Records from a dataset
= Beginning of Section =

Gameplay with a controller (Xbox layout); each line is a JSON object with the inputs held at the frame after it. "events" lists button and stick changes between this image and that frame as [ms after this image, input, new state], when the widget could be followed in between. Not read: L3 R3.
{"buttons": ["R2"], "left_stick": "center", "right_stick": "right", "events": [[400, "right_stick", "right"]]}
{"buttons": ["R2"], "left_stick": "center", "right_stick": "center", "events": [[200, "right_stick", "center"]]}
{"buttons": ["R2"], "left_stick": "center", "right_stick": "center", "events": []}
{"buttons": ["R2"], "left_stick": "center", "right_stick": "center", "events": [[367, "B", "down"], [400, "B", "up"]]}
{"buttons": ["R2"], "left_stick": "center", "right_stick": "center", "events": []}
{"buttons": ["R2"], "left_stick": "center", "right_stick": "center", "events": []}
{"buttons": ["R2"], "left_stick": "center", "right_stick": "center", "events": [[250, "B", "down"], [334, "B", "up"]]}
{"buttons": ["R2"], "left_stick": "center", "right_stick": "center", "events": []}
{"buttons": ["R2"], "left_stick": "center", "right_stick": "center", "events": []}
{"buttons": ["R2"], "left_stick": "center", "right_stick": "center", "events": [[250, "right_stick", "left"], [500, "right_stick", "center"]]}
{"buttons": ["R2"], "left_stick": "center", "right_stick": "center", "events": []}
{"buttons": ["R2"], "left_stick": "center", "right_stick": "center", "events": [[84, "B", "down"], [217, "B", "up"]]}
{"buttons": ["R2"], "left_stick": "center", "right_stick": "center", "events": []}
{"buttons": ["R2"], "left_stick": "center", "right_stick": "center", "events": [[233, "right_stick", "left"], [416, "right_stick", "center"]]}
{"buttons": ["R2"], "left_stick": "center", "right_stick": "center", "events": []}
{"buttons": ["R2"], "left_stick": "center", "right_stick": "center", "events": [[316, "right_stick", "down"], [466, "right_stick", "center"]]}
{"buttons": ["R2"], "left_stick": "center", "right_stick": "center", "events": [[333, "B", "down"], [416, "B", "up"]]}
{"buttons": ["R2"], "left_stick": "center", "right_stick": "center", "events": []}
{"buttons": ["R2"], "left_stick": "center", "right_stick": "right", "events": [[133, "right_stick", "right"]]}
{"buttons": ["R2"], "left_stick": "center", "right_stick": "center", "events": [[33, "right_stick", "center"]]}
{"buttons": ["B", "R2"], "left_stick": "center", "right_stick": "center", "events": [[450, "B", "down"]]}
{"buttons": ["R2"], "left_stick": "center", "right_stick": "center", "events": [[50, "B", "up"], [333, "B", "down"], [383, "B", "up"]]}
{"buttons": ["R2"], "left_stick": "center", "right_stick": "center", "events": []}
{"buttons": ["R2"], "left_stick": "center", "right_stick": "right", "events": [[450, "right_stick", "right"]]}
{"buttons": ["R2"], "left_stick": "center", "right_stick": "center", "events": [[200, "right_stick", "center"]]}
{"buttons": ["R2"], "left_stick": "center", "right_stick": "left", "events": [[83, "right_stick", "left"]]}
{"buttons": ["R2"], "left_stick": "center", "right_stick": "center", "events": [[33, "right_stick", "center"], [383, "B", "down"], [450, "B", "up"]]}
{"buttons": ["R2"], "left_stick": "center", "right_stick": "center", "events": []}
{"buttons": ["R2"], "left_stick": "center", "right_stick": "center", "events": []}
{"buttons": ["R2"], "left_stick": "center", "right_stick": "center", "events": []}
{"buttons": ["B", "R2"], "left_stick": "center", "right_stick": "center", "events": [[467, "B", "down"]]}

= End of Section =

**Task item**
Among the lines above, which ones include the word "down"? Copy them.

**Answer to this problem**
{"buttons": ["R2"], "left_stick": "center", "right_stick": "center", "events": [[367, "B", "down"], [400, "B", "up"]]}
{"buttons": ["R2"], "left_stick": "center", "right_stick": "center", "events": [[250, "B", "down"], [334, "B", "up"]]}
{"buttons": ["R2"], "left_stick": "center", "right_stick": "center", "events": [[84, "B", "down"], [217, "B", "up"]]}
{"buttons": ["R2"], "left_stick": "center", "right_stick": "center", "events": [[316, "right_stick", "down"], [466, "right_stick", "center"]]}
{"buttons": ["R2"], "left_stick": "center", "right_stick": "center", "events": [[333, "B", "down"], [416, "B", "up"]]}
{"buttons": ["B", "R2"], "left_stick": "center", "right_stick": "center", "events": [[450, "B", "down"]]}
{"buttons": ["R2"], "left_stick": "center", "right_stick": "center", "events": [[50, "B", "up"], [333, "B", "down"], [383, "B", "up"]]}
{"buttons": ["R2"], "left_stick": "center", "right_stick": "center", "events": [[33, "right_stick", "center"], [383, "B", "down"], [450, "B", "up"]]}
{"buttons": ["B", "R2"], "left_stick": "center", "right_stick": "center", "events": [[467, "B", "down"]]}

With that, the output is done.